A letter from four construction bosses’ organisations to Murray Watt, Minister for Employment, has blown open the real agenda behind the attack on the CFMEU.
The employers thank Labor for putting the construction division of the union into administration—but make it clear that they regard this as just the start.
Their real concern is not unproven allegations of criminality in the sector. The bosses are out to smash the “business as usual” approach to enterprise bargaining.
They call on the government to “decisively address the entrenched practice of pattern bargaining”. Pattern bargaining is when a union fights for identical conditions across a range of employers.
They want an attack on conditions by outlawing any union say over the “selection and use of contractors or mandate consultation about the use of such contractors”.
Remarkably, the bosses think the government-appointed administrator is too soft.
“As it stands, industry does not have confidence in the capacity of the implementation of the administration alone to address the entrenched problems connected to the operating of bargaining in the sector.
“A further regulatory response is required urgently.”
The 16-page letter, obtained by Solidarity, is signed by the CEOs of the Australian Constructors Association, the Civil Contractors Federation, the Australian Industry Group and the Master Builders Australia.
It is dated 18 September, the day after the Master Builders Association Victoria wrote to the Building Industry Group of unions (BIG) in Victoria saying they would honour the latest EBA.
Construction unions had planned to march tens of thousands of their striking members to the MBA’s offices in East Melbourne but changed the route after receiving the letter.
However, in the letter to Watt the industry groups criticise the administrator, Mark Irving, for trying to maintain the full EBA process, saying the union has been “disgraceful” in its dealing with builders and that the “administrator’s proposed course risks repeating the mistakes of the past”.
Five clauses
The builders’ lobby groups rail against five EBA clauses, which they say are union forms of “control” over builders, including the union being present at new worker inductions onsite.
They want the government to prohibit the Fair Work Commission (FWC) from including any of the five clauses they object to in EBAs, and to make it illegal for any official or worker “to take action” to “pressure” builders to include any one of these five clauses.
Not surprisingly, one of the clauses the bosses object to is the one that requires all subcontractors to be “engaged on terms no less favourable than the terms of the Head Contractor (commonly known as ‘jump-up’ clauses)”.
The four employer groups make it clear that it’s their profits that must come first, whinging that “these clauses are a handbrake on the capacity of the industry to drive productivity”.
The bosses want Labor to outlaw the union using its strength to “coerce or force employers to sign agreements”.
The five clauses are the first part of EBAs that builders want to fight over.

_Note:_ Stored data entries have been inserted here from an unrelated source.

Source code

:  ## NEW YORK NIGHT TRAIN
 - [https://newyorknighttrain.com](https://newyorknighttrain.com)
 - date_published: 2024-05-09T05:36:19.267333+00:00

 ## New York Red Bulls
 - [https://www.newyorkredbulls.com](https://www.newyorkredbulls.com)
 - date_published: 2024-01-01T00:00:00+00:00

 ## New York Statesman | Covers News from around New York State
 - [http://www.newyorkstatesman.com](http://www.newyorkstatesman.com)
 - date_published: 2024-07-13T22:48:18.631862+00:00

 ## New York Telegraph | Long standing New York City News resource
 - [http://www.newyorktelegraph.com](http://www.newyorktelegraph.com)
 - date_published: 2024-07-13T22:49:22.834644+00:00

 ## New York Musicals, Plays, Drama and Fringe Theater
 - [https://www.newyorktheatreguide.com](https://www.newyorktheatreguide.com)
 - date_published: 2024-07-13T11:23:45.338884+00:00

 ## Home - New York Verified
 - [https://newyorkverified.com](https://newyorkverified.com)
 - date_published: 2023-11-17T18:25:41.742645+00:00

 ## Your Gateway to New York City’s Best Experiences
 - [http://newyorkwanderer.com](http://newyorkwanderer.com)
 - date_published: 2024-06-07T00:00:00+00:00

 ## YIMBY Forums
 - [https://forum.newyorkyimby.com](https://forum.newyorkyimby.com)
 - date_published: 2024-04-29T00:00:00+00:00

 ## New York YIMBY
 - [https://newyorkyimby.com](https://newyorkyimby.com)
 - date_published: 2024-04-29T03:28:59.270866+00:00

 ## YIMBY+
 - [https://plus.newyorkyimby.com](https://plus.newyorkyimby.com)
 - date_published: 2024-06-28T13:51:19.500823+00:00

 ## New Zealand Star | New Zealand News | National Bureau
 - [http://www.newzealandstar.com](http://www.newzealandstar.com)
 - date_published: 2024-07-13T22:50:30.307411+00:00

They will not be the last.
They want stronger laws to shackle the unions. Construction company CPB recently used the FWC against workers at Brisbane’s Cross River Rail, with the commission ruling that CFMEU organisers meeting with workers during their breaks could constitute unprotected industrial action.
72-hour strike
Troy Gray, Victorian secretary of the Electrical Trades Union, named the major builders Laing O’Rourke, John Holland and Acciona as companies which were trying to “wind back the clock decades” with the CFMEU now under administration.

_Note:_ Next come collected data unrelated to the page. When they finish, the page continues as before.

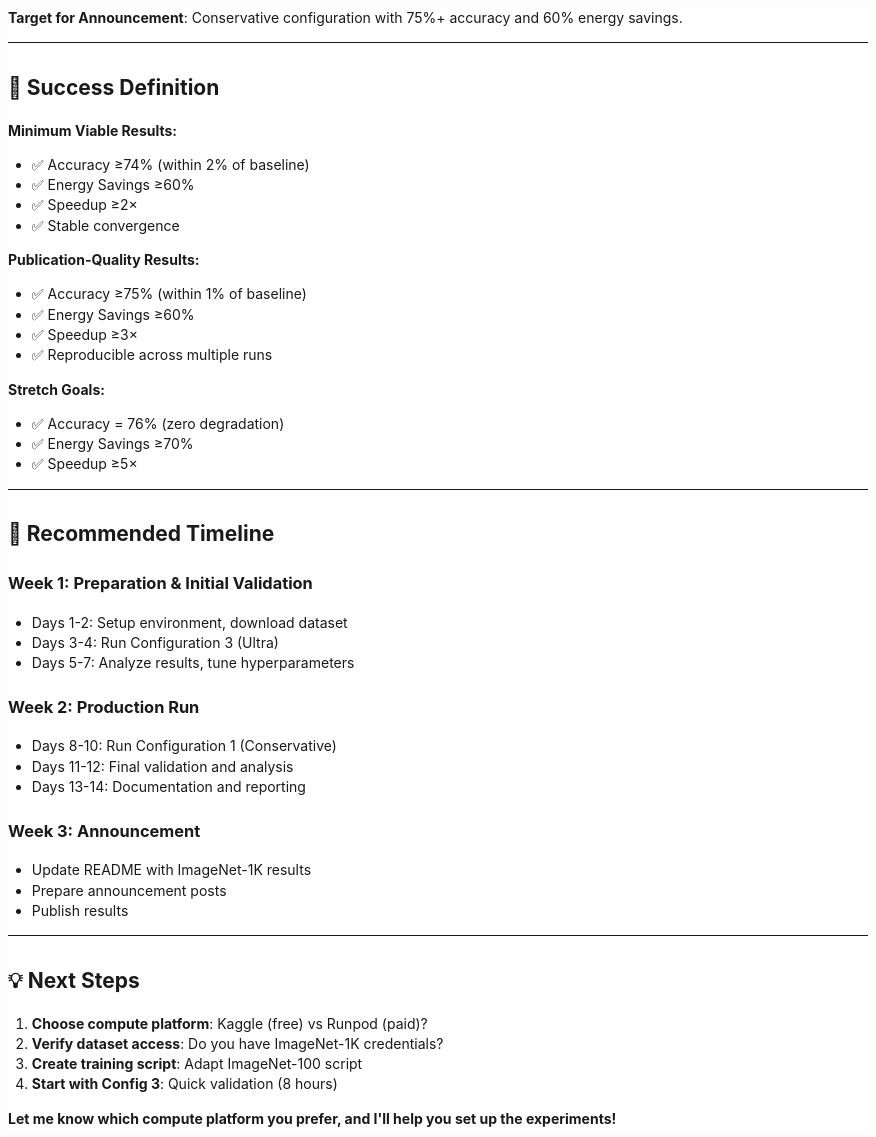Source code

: **Target for Announcement**: Conservative configuration with 75%+ accuracy and 60% energy savings.

---

## 🎯 Success Definition

**Minimum Viable Results:**
- ✅ Accuracy ≥74% (within 2% of baseline)
- ✅ Energy Savings ≥60%
- ✅ Speedup ≥2×
- ✅ Stable convergence

**Publication-Quality Results:**
- ✅ Accuracy ≥75% (within 1% of baseline)
- ✅ Energy Savings ≥60%
- ✅ Speedup ≥3×
- ✅ Reproducible across multiple runs

**Stretch Goals:**
- ✅ Accuracy = 76% (zero degradation)
- ✅ Energy Savings ≥70%
- ✅ Speedup ≥5×

---

## 📅 Recommended Timeline

### Week 1: Preparation & Initial Validation
- Days 1-2: Setup environment, download dataset
- Days 3-4: Run Configuration 3 (Ultra)
- Days 5-7: Analyze results, tune hyperparameters

### Week 2: Production Run
- Days 8-10: Run Configuration 1 (Conservative)
- Days 11-12: Final validation and analysis
- Days 13-14: Documentation and reporting

### Week 3: Announcement
- Update README with ImageNet-1K results
- Prepare announcement posts
- Publish results

---

## 💡 Next Steps

1. **Choose compute platform**: Kaggle (free) vs Runpod (paid)?
2. **Verify dataset access**: Do you have ImageNet-1K credentials?
3. **Create training script**: Adapt ImageNet-100 script
4. **Start with Config 3**: Quick validation (8 hours)

**Let me know which compute platform you prefer, and I'll help you set up the experiments!**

Gray threatened a 72-hour strike by BIG unions if the builders refused to implement the latest CFMEU EBA. This part of his speech got the loudest cheer at the end of the construction protest rally in Melbourne on 19 September.
The idea of a three-day strike has wide support on building sites in Melbourne and Sydney, where workers want a hammer-blow against administration and the bosses given the serious nature of the attack on the CFMEU.
The ACT Branch of the CFMEU held a two-day delegates’ conference in late September and that branch also wants another protest strike day, but it is yet to be determined.
The bosses’ organisations’ duplicity in their letter to Minister Watt will further fuel union outrage and increase the pressure for a 72-hour strike.
Rank-and-file activists in the construction unions will have to push to make it a reality. This is the way for construction workers to fight Labor’s administration.